• DIRECTION 1: Please print the entries from their start through the line containing "- row: Paul", inclusive, and leave the pictures out.

• SUPPLIED PASSAGE:
-=-=-=-=-
In light of the above normative framework, if a state’s authorities intercept migrants at sea their cases should be examined individually and they have a duty not to expel refugees to territories where their life or freedom would be in peril, and where they may risk persecution. The failure to submit an asylum application does not allow states to ignore the systematic violation of human rights in some countries.
In the case of Libya, this was documented in several reports issued between 2006 and 2010 by international organisations – Human Rights Watch, the UN Commission on Human Rights, Amnesty International and the US State Department. Italian authorities should have been aware that Libya has not ratified the Geneva Convention, does not have a national asylum system and could not be considered safe. There was a concrete risk of migrants being detained, subjected to violence or deported to Eritrea, a country for which several reports documented systematic violations of human rights by the government, including torture, arbitrary arrest, inhuman detention conditions, forced labour, serious restrictions on freedom of movement, expression and worship. The Hirsi Jamaa judgment explicitly recalled relevant reports by the UN Human Rights Commission, Amnesty International and Human Rights Watch.
The measures recalled by the defendant authorities, including the international agreement between Italy and Libya, function within this normative and factual context. Even if one were to accept that the agreement expressly provided for the return to Libya of migrants intercepted in the high seas (which it does not explicitly mention), this would not relieve Italy of its obligations under international legal instruments it has ratified. Italy cannot relinquish its responsibilities by evoking duties that may arise from bilateral agreements with Libya, which must give way to Constitutional and supranational prescriptions – Article 10 of the Constitution and Articles 18 and 19 of the EU Charter on Fundamental Rights.
Furthermore, the 2008 Treaty of Friendship with Libya is not limited to allowing returns, but in Article 1 it claims compliance with international law by recalling their duties deriving from its universally recognised principles and norms. Therefore, the Italian authorities’ actions contravened their obligations under Italian constitutional law and international law. Additionally, the Hirsi Jamaa et al ECtHR sentence in 2012 obliged Italy to pay compensation to a group of Somali and Eritrean migrants in similar circumstances (a rescue by the Italian Guardia di Finanza – customs police – and Coast Guard on 6 May 2009, 35 nautical miles south of Lampedusa in Malta’s SAR zone, followed by the handover of the individuals to Libyan authorities without allowing them to request international protection).
-=-=-=-=-
• Dataset records:

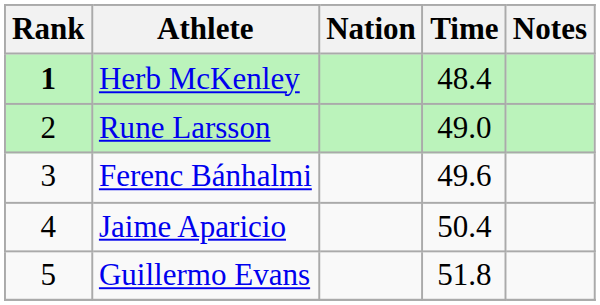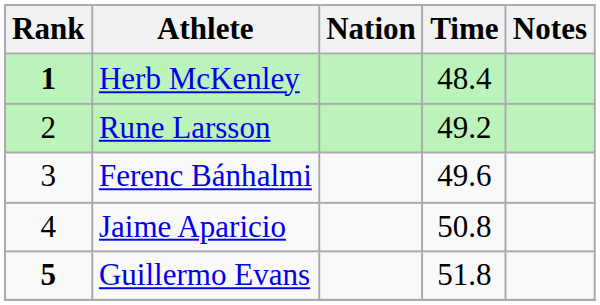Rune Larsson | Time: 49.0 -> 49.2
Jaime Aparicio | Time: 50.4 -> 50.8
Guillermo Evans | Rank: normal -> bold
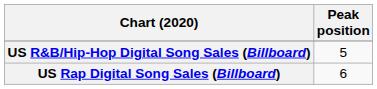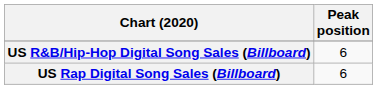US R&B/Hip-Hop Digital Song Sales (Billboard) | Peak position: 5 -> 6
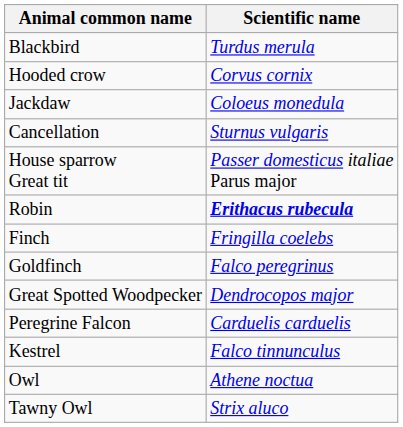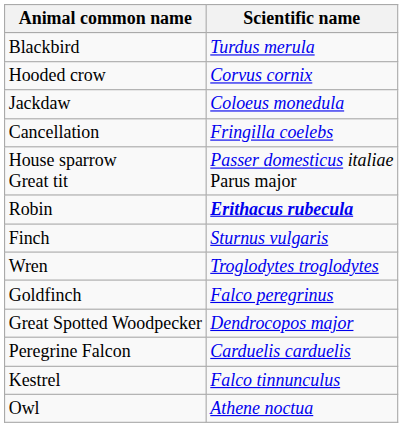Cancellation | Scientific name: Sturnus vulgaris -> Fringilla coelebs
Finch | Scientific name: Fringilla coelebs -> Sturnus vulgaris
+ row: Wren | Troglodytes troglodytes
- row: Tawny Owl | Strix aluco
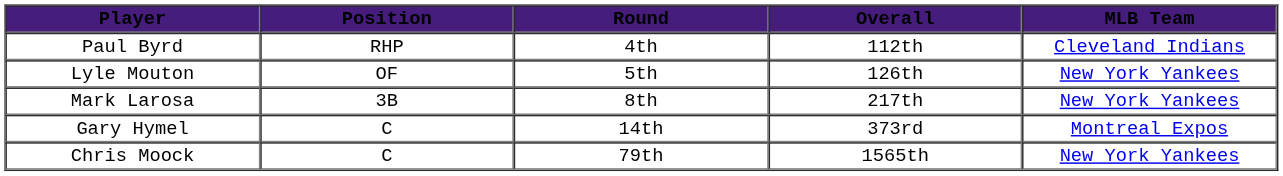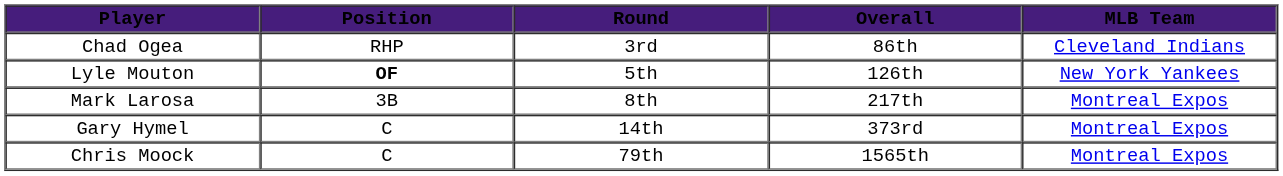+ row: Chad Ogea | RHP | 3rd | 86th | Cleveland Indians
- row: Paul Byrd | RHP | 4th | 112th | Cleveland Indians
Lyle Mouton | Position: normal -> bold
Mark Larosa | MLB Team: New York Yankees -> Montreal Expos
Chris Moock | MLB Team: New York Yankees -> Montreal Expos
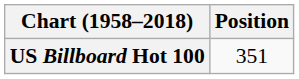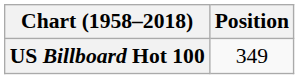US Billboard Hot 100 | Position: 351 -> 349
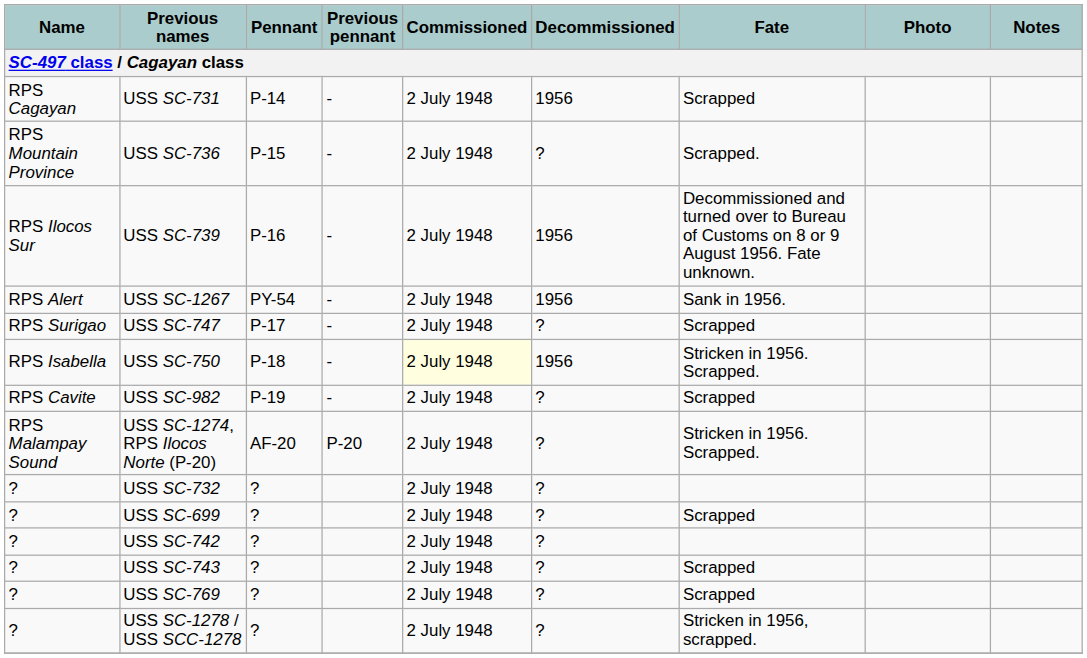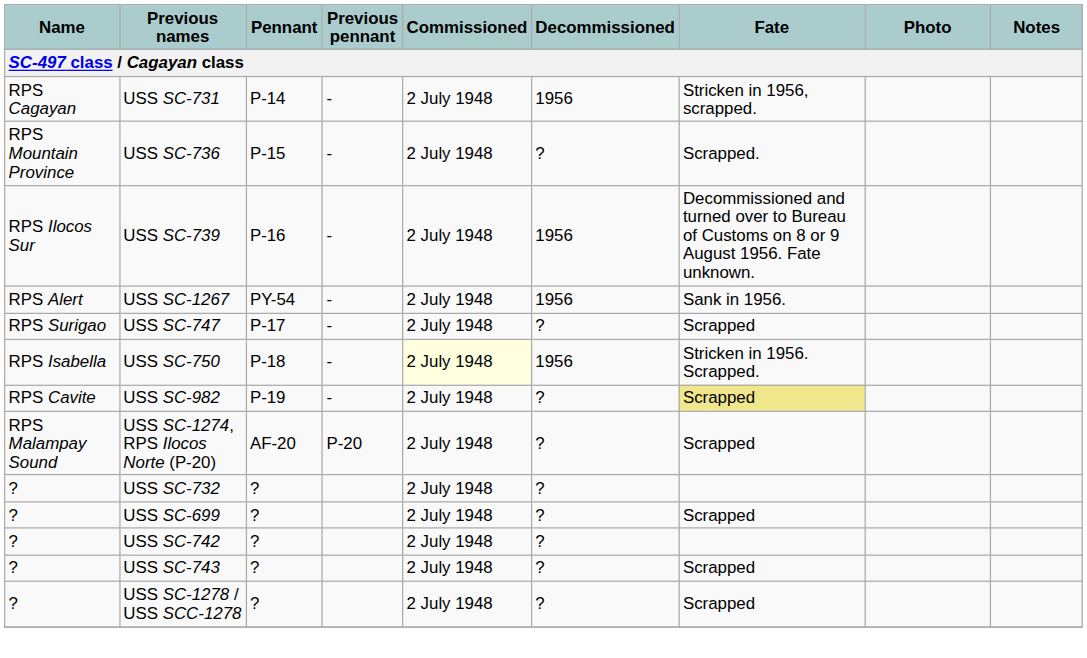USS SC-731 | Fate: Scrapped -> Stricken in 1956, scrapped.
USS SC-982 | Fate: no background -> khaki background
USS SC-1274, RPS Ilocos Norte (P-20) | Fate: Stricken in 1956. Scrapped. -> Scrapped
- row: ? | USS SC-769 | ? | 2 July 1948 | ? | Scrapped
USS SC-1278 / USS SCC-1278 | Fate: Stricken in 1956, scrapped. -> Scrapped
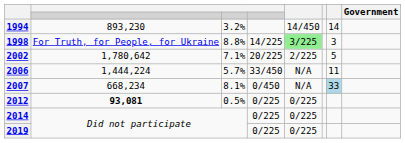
-=-=-=-=-
• DIRECTION 2:
Answer these from the passage on Italy's return of migrants to Libya:
(a) Which convention has Libya not ratified?
(b) Which article of the 2008 Treaty of Friendship with Libya claims compliance with international law?
(c) How many nautical miles south of Lampedusa did the 6 May 2009 rescue take place?

• PROBLEM SOLUTION 1:
Rune Larsson | Time: 49.0 -> 49.2
Jaime Aparicio | Time: 50.4 -> 50.8
Guillermo Evans | Rank: normal -> bold
US R&B/Hip-Hop Digital Song Sales (Billboard) | Peak position: 5 -> 6
Cancellation | Scientific name: Sturnus vulgaris -> Fringilla coelebs
Finch | Scientific name: Fringilla coelebs -> Sturnus vulgaris
+ row: Wren | Troglodytes troglodytes
- row: Tawny Owl | Strix aluco
+ row: Chad Ogea | RHP | 3rd | 86th | Cleveland Indians
- row: Paul Byrd | RHP | 4th | 112th | Cleveland Indians

• PROBLEM SOLUTION 2:
(a) The Geneva Convention.
(b) Article 1.
(c) 35 nautical miles.